• Data:
·····

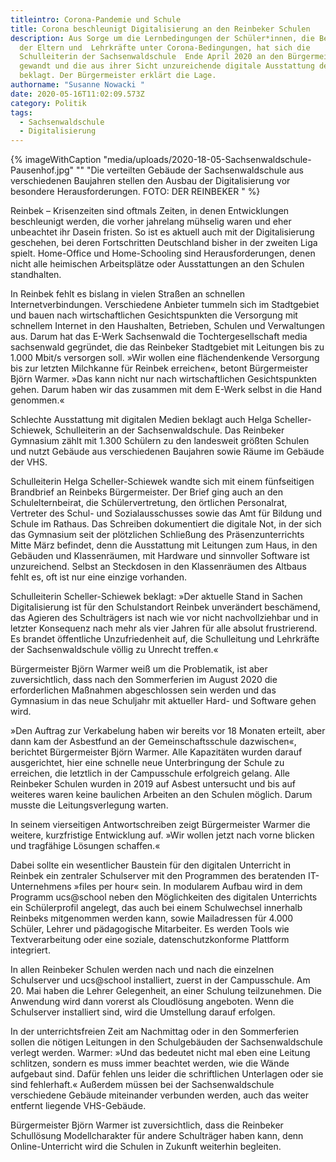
 ```yaml
---
titleintro: Corona-Pandemie und Schule
title: Corona beschleunigt Digitalisierung an den Reinbeker Schulen
description: Aus Sorge um die Lernbedingungen der Schüler*innen, die Belastungen
  der Eltern und  Lehrkräfte unter Corona-Bedingungen, hat sich die
  Schulleiterin der Sachsenwaldschule  Ende April 2020 an den Bürgermeister
  gewandt und die aus ihrer Sicht unzureichende digitale Ausstattung der Schule
  beklagt. Der Bürgermeister erklärt die Lage.
authorname: "Susanne Nowacki "
date: 2020-05-16T11:02:09.573Z
category: Politik
tags:
  - Sachsenwaldschule
  - Digitalisierung
---
```

{% imageWithCaption "media/uploads/2020-18-05-Sachsenwaldschule-Pausenhof.jpg" "" "Die verteilten Gebäude der Sachsenwaldschule aus verschiedenen Baujahren stellen den Ausbau der Digitalisierung vor besondere Herausforderungen. FOTO: DER REINBEKER   " %}


Reinbek – Krisenzeiten sind oftmals Zeiten, in denen Entwicklungen beschleunigt werden, die vorher jahrelang mühselig waren und eher unbeachtet ihr Dasein fristen. So ist es aktuell auch mit der Digitalisierung geschehen, bei deren Fortschritten Deutschland bisher in der zweiten Liga spielt. Home-Office und Home-Schooling sind Herausforderungen, denen nicht alle heimischen Arbeitsplätze oder Ausstattungen an den Schulen standhalten. 

In Reinbek fehlt es bislang in vielen Straßen an schnellen Internetverbindungen. Verschiedene Anbieter tummeln sich im Stadtgebiet und bauen nach wirtschaftlichen Gesichtspunkten die Versorgung mit schnellem Internet in den Haushalten, Betrieben, Schulen und Verwaltungen aus. Darum hat das E-Werk Sachsenwald die Tochtergesellschaft media sachsenwald gegründet, die das Reinbeker Stadtgebiet mit Leitungen bis zu 1.000 Mbit/s versorgen soll. »Wir wollen eine flächendenkende Versorgung bis zur letzten Milchkanne für Reinbek erreichen«, betont Bürgermeister Björn Warmer. »Das kann nicht nur nach wirtschaftlichen Gesichtspunkten gehen. Darum haben wir das zusammen mit dem E-Werk selbst in die Hand genommen.«

Schlechte Ausstattung mit digitalen Medien beklagt auch Helga Scheller-Schiewek, Schulleiterin an der Sachsenwaldschule. Das Reinbeker Gymnasium zählt mit 1.300 Schülern zu den landesweit größten Schulen und nutzt Gebäude aus verschiedenen Baujahren sowie Räume im Gebäude der VHS.

Schulleiterin Helga Scheller-Schiewek wandte sich mit einem fünfseitigen Brandbrief an Reinbeks Bürgermeister. Der Brief ging auch an den Schulelternbeirat, die Schülervertretung, den örtlichen Personalrat, Vertreter des Schul- und Sozialausschusses sowie das Amt für Bildung und Schule im Rathaus. Das Schreiben dokumentiert die digitale Not, in der sich das Gymnasium seit der plötzlichen Schließung des Präsenzunterrichts Mitte März befindet, denn die Ausstattung mit Leitungen zum Haus, in den Gebäuden und Klassenräumen, mit Hardware und sinnvoller Software ist unzureichend. Selbst an Steckdosen in den Klassenräumen des Altbaus fehlt es, oft ist nur eine einzige vorhanden. 

Schulleiterin Scheller-Schiewek beklagt: »Der aktuelle Stand in Sachen Digitalisierung ist für den Schulstandort Reinbek unverändert beschämend, das Agieren des Schulträgers ist nach wie vor nicht nachvollziehbar und in letzter Konsequenz nach mehr als vier Jahren für alle absolut frustrierend. Es brandet öffentliche Unzufriedenheit auf, die Schulleitung und Lehrkräfte der Sachsenwaldschule völlig zu Unrecht treffen.«

Bürgermeister Björn Warmer weiß um die Problematik, ist aber zuversichtlich, dass nach den Sommerferien im August 2020 die erforderlichen Maßnahmen abgeschlossen sein werden und das Gymnasium in das neue Schuljahr mit aktueller Hard- und Software gehen wird.

»Den Auftrag zur Verkabelung haben wir bereits vor 18 Monaten erteilt, aber dann kam der Asbestfund an der Gemeinschaftsschule dazwischen«, berichtet Bürgermeister Björn Warmer. Alle Kapazitäten wurden darauf ausgerichtet, hier eine schnelle neue Unterbringung der Schule zu erreichen, die letztlich in der Campusschule erfolgreich gelang. Alle Reinbeker Schulen wurden in 2019 auf Asbest untersucht und bis auf weiteres waren keine baulichen Arbeiten an den Schulen möglich. Darum musste die Leitungsverlegung warten.

In seinem vierseitigen Antwortschreiben zeigt Bürgermeister Warmer die weitere, kurzfristige Entwicklung auf. »Wir wollen jetzt nach vorne blicken und tragfähige Lösungen schaffen.«

Dabei sollte ein wesentlicher Baustein für den digitalen Unterricht in Reinbek ein zentraler Schulserver mit den Programmen des beratenden IT-Unternehmens »files per hour« sein. In modularem Aufbau wird in dem Programm ucs@school neben den Möglichkeiten des digitalen Unterrichts ein Schülerprofil angelegt, das auch bei einem Schulwechsel innerhalb Reinbeks mitgenommen werden kann, sowie Mailadressen für 4.000 Schüler, Lehrer und pädagogische Mitarbeiter. Es werden Tools wie Textverarbeitung oder eine soziale, datenschutzkonforme Plattform integriert. 

In allen Reinbeker Schulen werden nach und nach die einzelnen Schulserver und ucs@school installiert, zuerst in der Campusschule. Am 20. Mai haben die Lehrer Gelegenheit, an einer Schulung teilzunehmen. Die Anwendung wird dann vorerst als Cloudlösung angeboten. Wenn die Schulserver installiert sind, wird die Umstellung darauf erfolgen.

In der unterrichtsfreien Zeit am Nachmittag oder in den Sommerferien sollen die nötigen Leitungen in den Schulgebäuden der Sachsenwaldschule verlegt werden. Warmer: »Und das bedeutet nicht mal eben eine Leitung schlitzen, sondern es muss immer beachtet werden, wie die Wände aufgebaut sind. Dafür fehlen uns leider die schriftlichen Unterlagen oder sie sind fehlerhaft.«  Außerdem müssen bei der Sachsenwaldschule verschiedene Gebäude miteinander verbunden werden, auch das weiter entfernt liegende VHS-Gebäude.

Bürgermeister Björn Warmer ist zuversichtlich, dass die Reinbeker Schullösung Modellcharakter für andere Schulträger haben kann, denn Online-Unterricht wird die Schulen in Zukunft weiterhin begleiten.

·····

• What is needed:
Every line in the entries above that mentions the word "Herausforderungen" must be shown.

• Solution to this problem:
{% imageWithCaption "media/uploads/2020-18-05-Sachsenwaldschule-Pausenhof.jpg" "" "Die verteilten Gebäude der Sachsenwaldschule aus verschiedenen Baujahren stellen den Ausbau der Digitalisierung vor besondere Herausforderungen. FOTO: DER REINBEKER   " %}
Reinbek – Krisenzeiten sind oftmals Zeiten, in denen Entwicklungen beschleunigt werden, die vorher jahrelang mühselig waren und eher unbeachtet ihr Dasein fristen. So ist es aktuell auch mit der Digitalisierung geschehen, bei deren Fortschritten Deutschland bisher in der zweiten Liga spielt. Home-Office und Home-Schooling sind Herausforderungen, denen nicht alle heimischen Arbeitsplätze oder Ausstattungen an den Schulen standhalten. 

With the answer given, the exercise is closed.